I know intuitively that the series is similar to 1/n, therefore I'm gonna guess this series will diverge. Am I on the right track here?
$\sum\limits_{n=1}^\infty\frac{n^3+4n}{n^4+200} > \sum\limits_{n=1}^\infty\frac{n^3}{n^4+200}$
Now $\sum\limits_{n=1}^\infty\frac{n^3}{n^4+200} =$ something along the lines of 1/n minus something? And then use p-series comparison?
On
Note that for sufficiently large $n$, we have $n^4 + 200 < 2n^4$. So we have $\frac{n^3}{n^4+200} > \frac{n^3}{2n^4} = \frac{1}{2n}$ for large enough $n$, which proves divergence.
On
Instead of manipulating inequalities, it's often much shorter to use equivalence of functions (which is a very precise notion from Asymptotic Analysis, and not a vague and informal ‘similarity’). The main result we use is this:
Let $\sum_n u_n$ and $\sum_n v_n$ two series with positive terms, such that $u_n$ and $v_n$ are asymptotically equivalent.
Then $\sum_n u_n$ and $\sum_n v_n$ both converge or both diverge.

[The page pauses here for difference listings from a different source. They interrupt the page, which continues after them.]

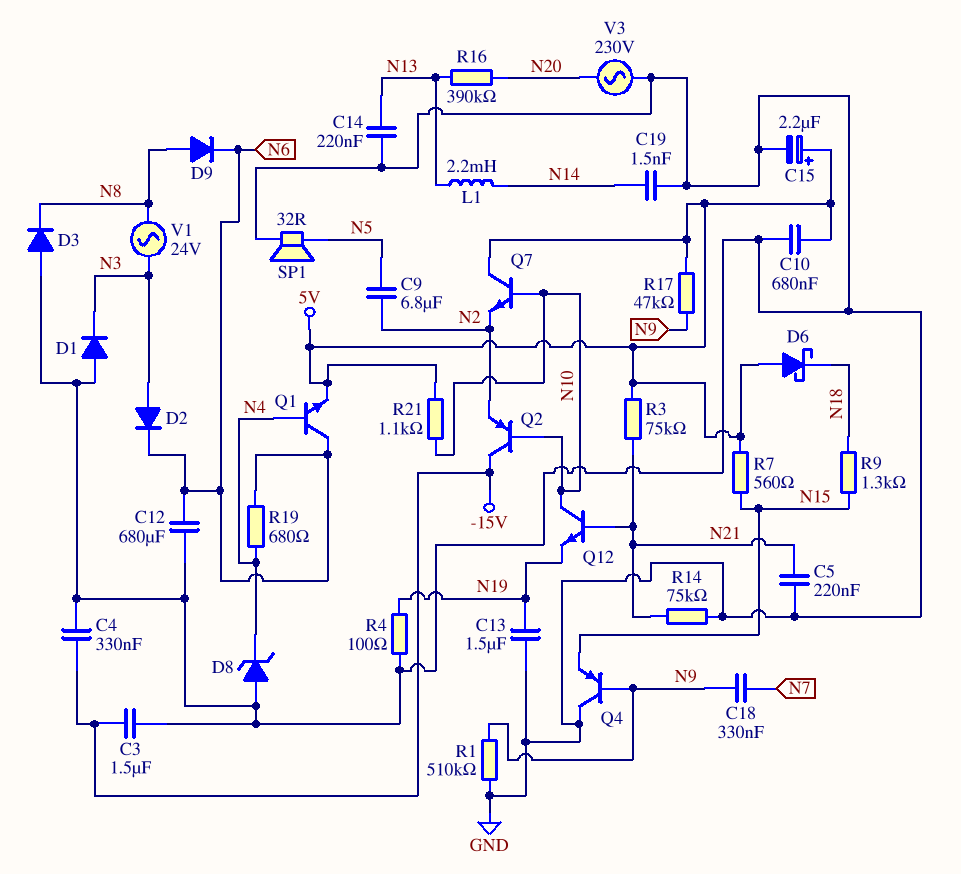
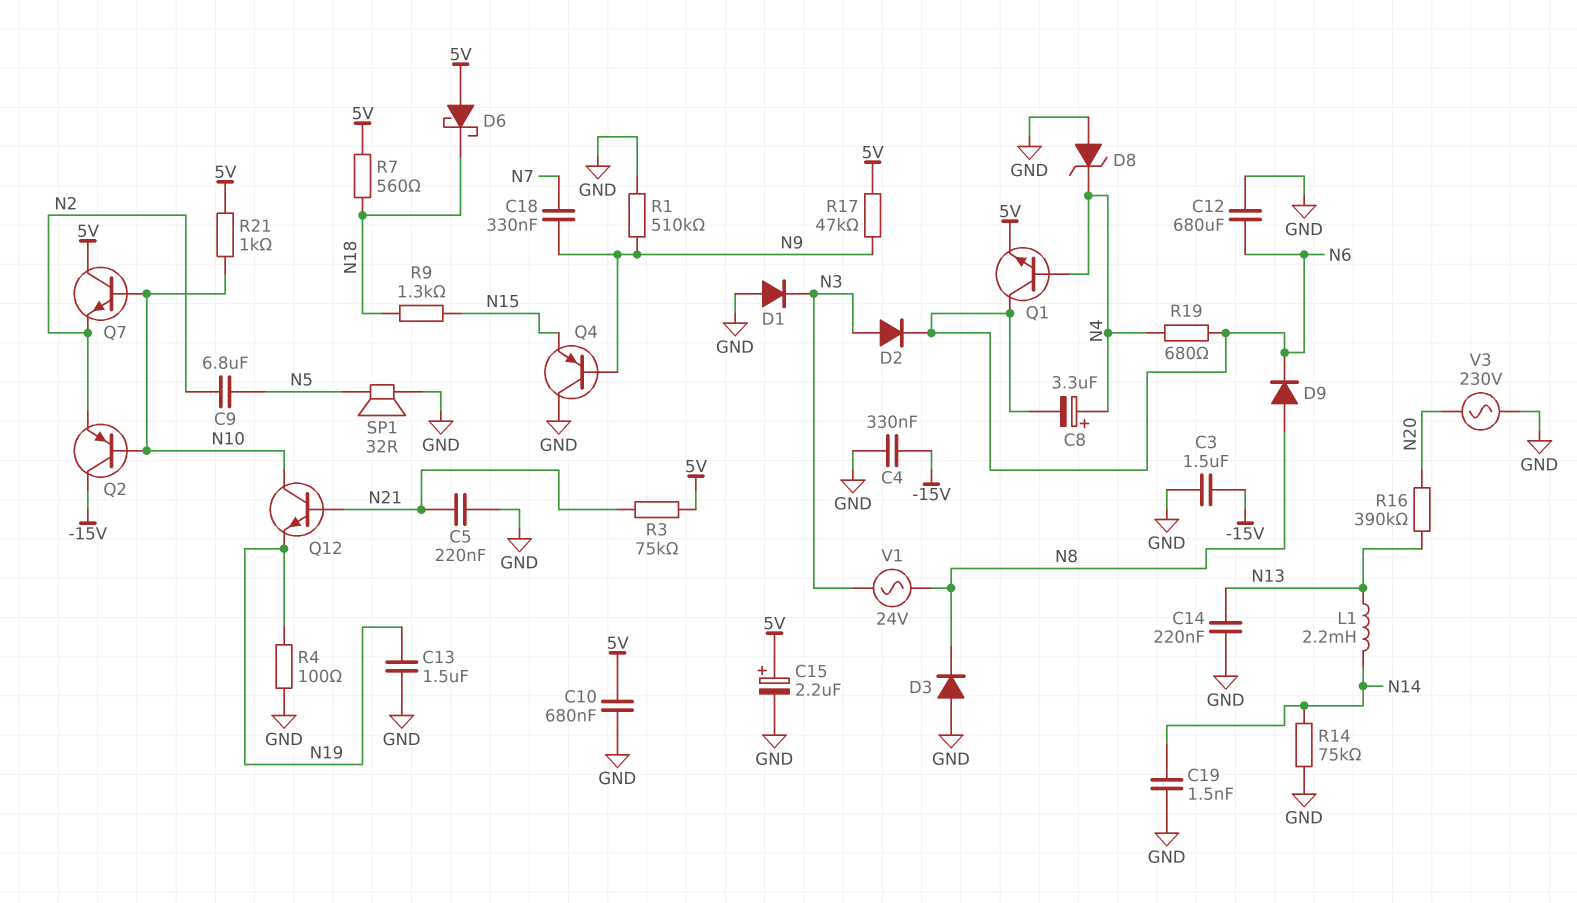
C8: none -> 3.3uF (plus N4, minus N6)
R7: 560 (5V, N15) -> 560 (5V, N18)
R14: 75k (GND, N21) -> 75k (GND, N14)
R21: 1.1k (5V, N10) -> 1k (5V, N10)

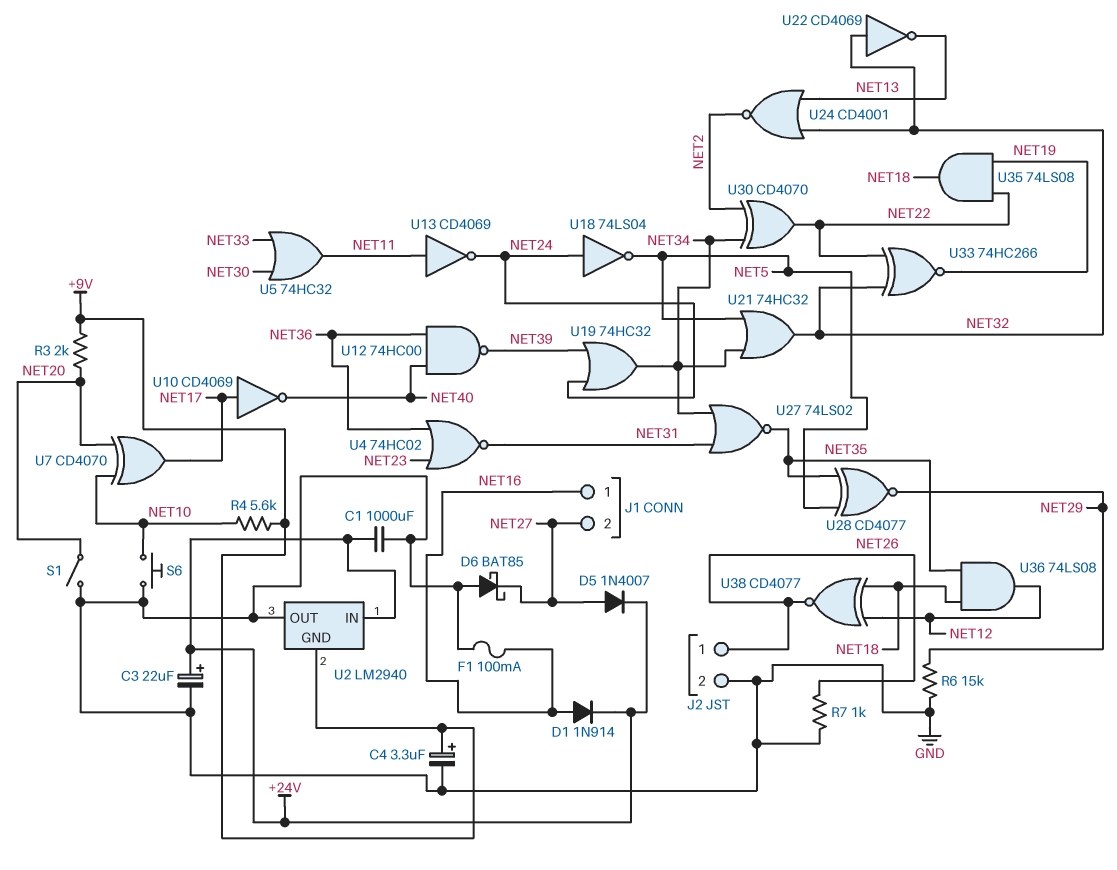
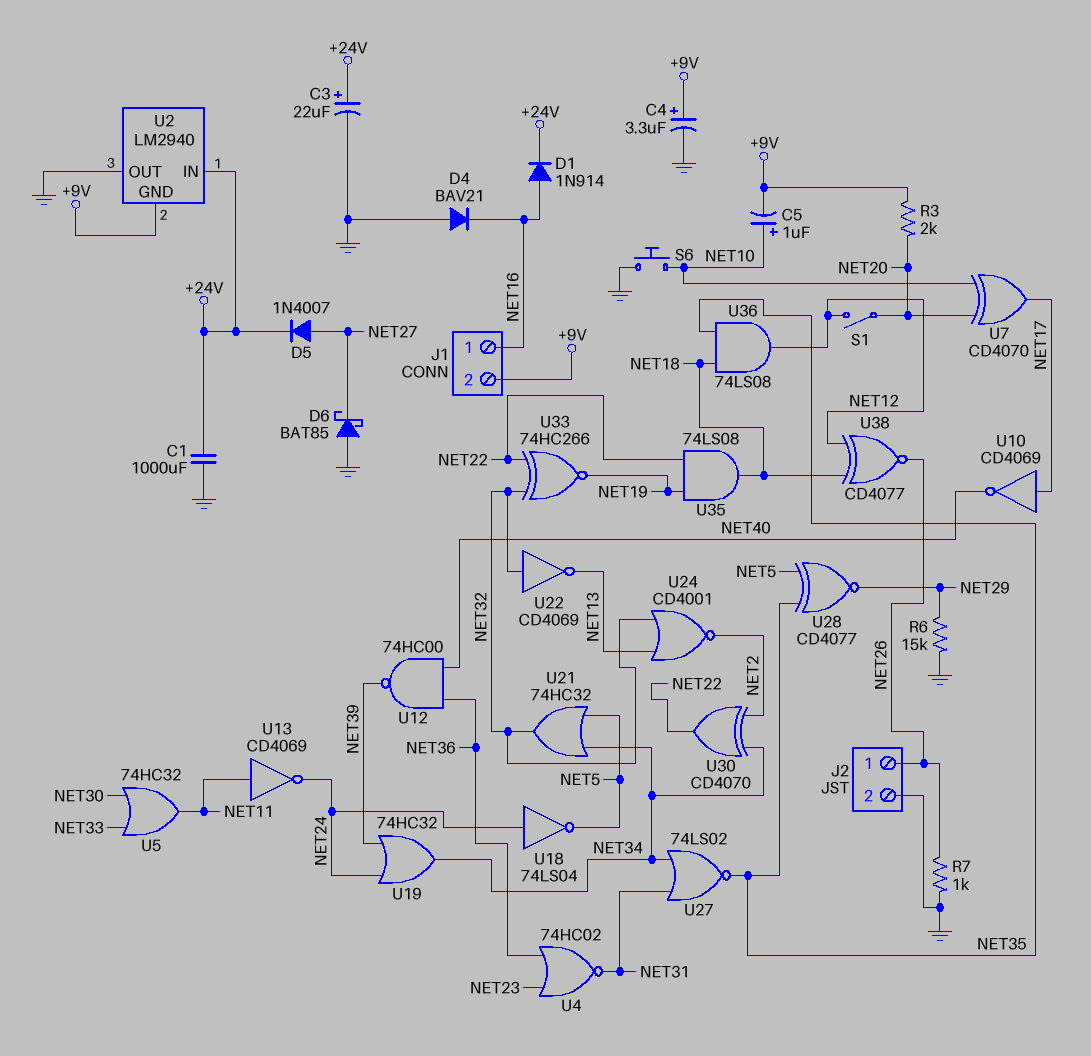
C5: none -> 1uF (plus NET10, minus +9V)
D4: none -> diode BAV21 (A GND, K NET16)
F1: 100mA (GND, NET16) -> none
J1 pin 2: NET27 -> +9V
R4: 5.6k (+9V, NET10) -> none
S1: switch (GND, NET20) -> switch (NET12, NET20)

For the given series, we use that a polynomial function is asymptotically equivalent to its leading term, so $$\frac{n^3+4n}{n^4+200}\sim_{n\to\infty}\frac{n^3}{n^4}=\frac1n,\quad\text{which diverges.}$$
From $$200 < n^4\quad \Rightarrow \quad n^4+200 < 2n^4\quad \text{for} \quad \forall n >3\in\mathbb{N}$$
Then
$$\frac{n^3 + 4n}{n^4 + 200} >\frac{n^3}{n^4+200}>\frac{1}{2n}$$
Hence $$\sum_{n\geq1} \frac{1}{2n} = \infty$$
Original series diverge by comparison test.